SLCG Economic Consulting's Logo


SEC Charges Morgan Keegan Directors with Failing to Oversee Asset Valuations

The SEC has charged eight former Morgan Keegan directors with failing to provide accurate valuations for mortgage-backed securities during the subprime crisis of 2007. We wrote a paper in 2009 explaining the collapse of the RMK bond funds and how they relate to these very same securities.

The mutual funds at issue are 1) RMK High Income Fund, Inc.; 2) RMK Multi-Sector High Income Fund, Inc.; 3) RMK Strategic Income Fund, Inc.; 4) RMK Advantage Income Fund, Inc.; and 5) Morgan Keegan Select Fund, Inc. The Select Fund was an open-end company which contained three open-end series-the Select High Income portfolio, the Select Intermediate Bond portfolio, and the Select Short Term Bond portfolio.

The RMK funds were essentially the same fund. They behaved in the same manner and held many similar securities. Below is a graph of the return if someone invested $100 on December 31, 2005 with reinvested dividends. By December 2008 an investor would have loss about 90% of the investment.

A figure showing a line graph demonstrating the prices of Morgan Keegan funds from 2005 to 2008.

These funds did not behave like their peers. Below is a graph which compares the total returns of the RMK closed-end funds with non-RMK closed-end high income funds from January 2007 to December 2009.

A figure showing a line graph demonstrating the returns of Morgan Keegan funds compared to non-Morgan Keegan funds from 2007 to 2009.

Six of the eight directors sat on the Fund's Audit Committee and were designated as "Audit Committee Financial Expert." Their task was to oversee the process of determining the fair value of the funds. According to the SEC order, the directors did not provide any guidance on how to determine fair value.
Many of these securities were in structured finance that were below investment grade. Also, they were highly leveraged and illiquid. Some of the reported values for these illiquid securities went unchanged for several months before the turmoil in the subprime MBS market.

In our 2009 paper, we calculated that about 60% or more of the gross assets of these funds were in structured finance. We also calculated that more than 80% of the losses between March 2007 and December 2007 were in asset backed securities and/or from internally priced securities--the securities that the SEC alleges the eight directors had a responsibility to accurately value.

RMK Funds Were Structured Finance Funds
March 31, 2007
A figure showing a table demonstrating the average percentage of gross assets in RMK Funds in structured finance and in Corporate Bonds.

Morgan Keegan also misrepresented some of these asset backed securities as corporate bond or preferred stock.
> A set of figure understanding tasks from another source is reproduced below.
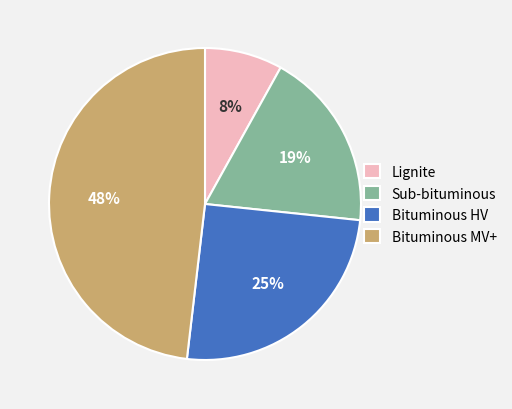

Is it true that Bituminous MV+ is 58% of the pie?

False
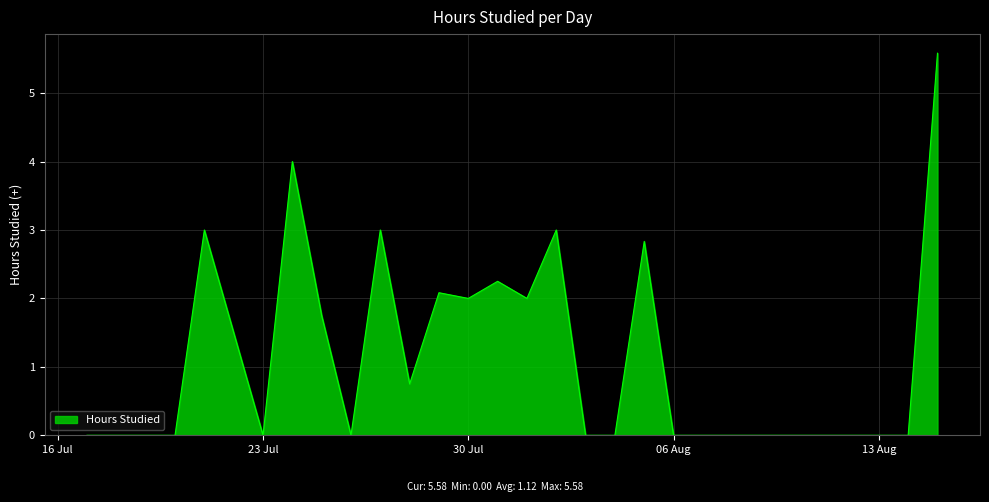

Does the chart have visible grid lines?

Yes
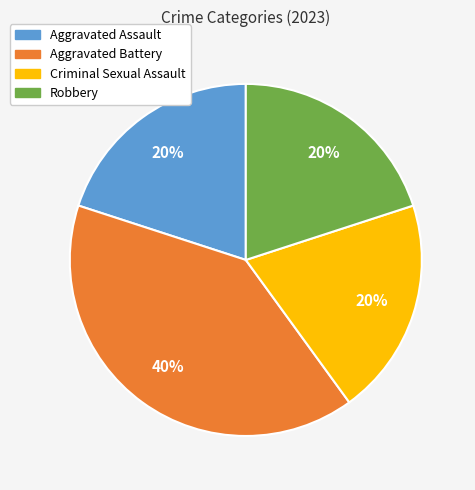

Which slice is the largest?

Aggravated Battery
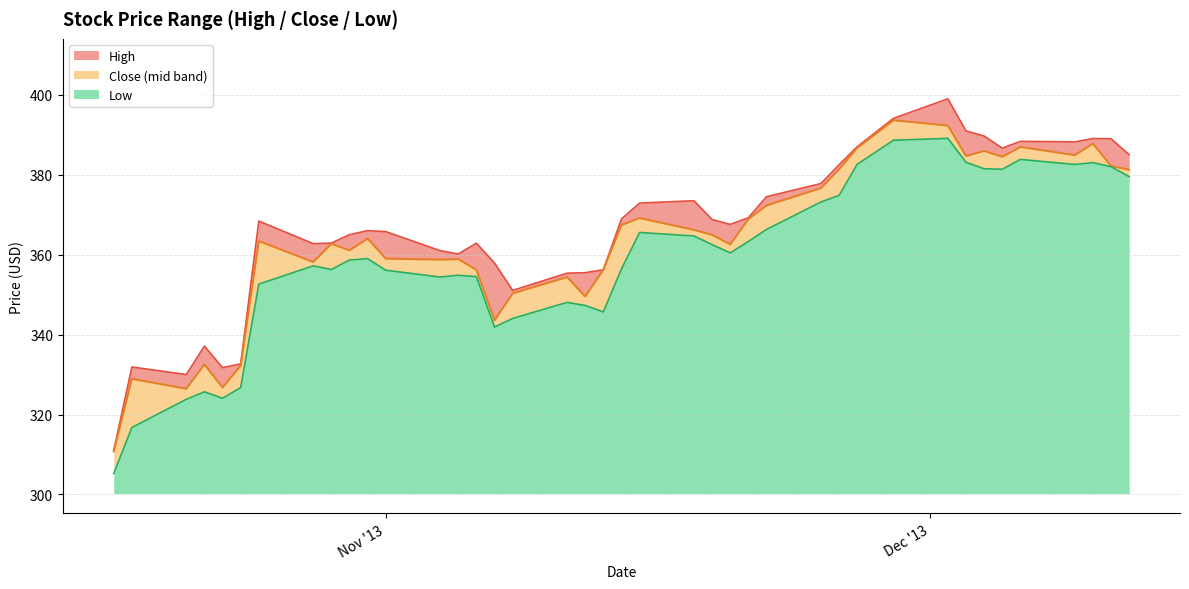

True or false: Low and High cross at least once.

False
For example, most of all of the securities classified as "Corporate Bonds - Special Purpose Entities" are asset backed securities. Moreover, RMK misrepresented the riskiness of the funds. The RMK funds were four to six times as volatile as their benchmark during the 1-year, 2-year and 3-year periods ending on March 31, 2007. They were more than 12 times as volatile as their benchmark.
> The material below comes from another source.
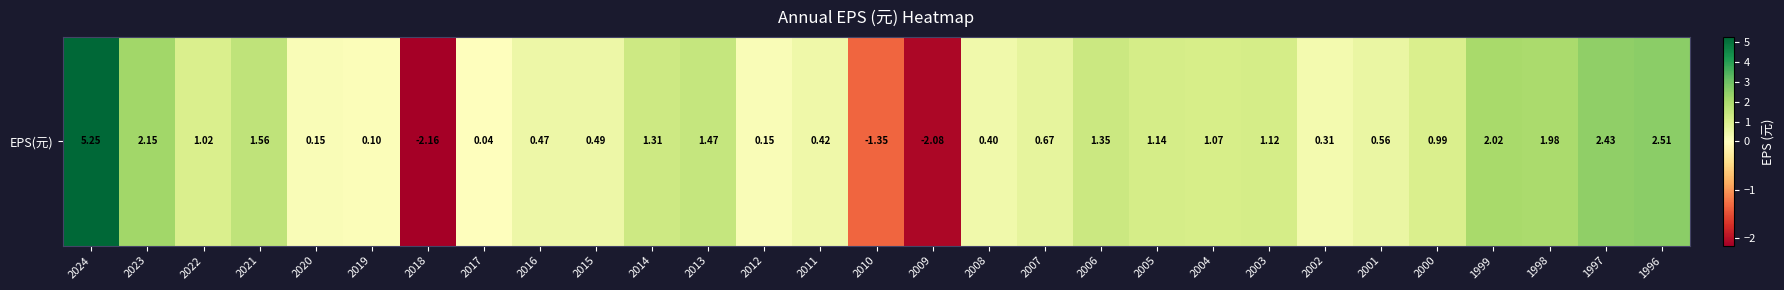

Where does the data first go above 0?

2024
RMK Funds Were Much More Volatile Than Benchmarks
(annualized standard deviations, ending March 31, 2007)
A figure showing a table demonstrating how RMK Funds were more volatile than benchmarks.

In June of 2011 the SEC settled with Morgan Keegan & Company and Morgan Asset Management for $200 million and barred former portfolio manager James C. Kelsoe Jr. and suspended comptroller Joseph Thompson Weller.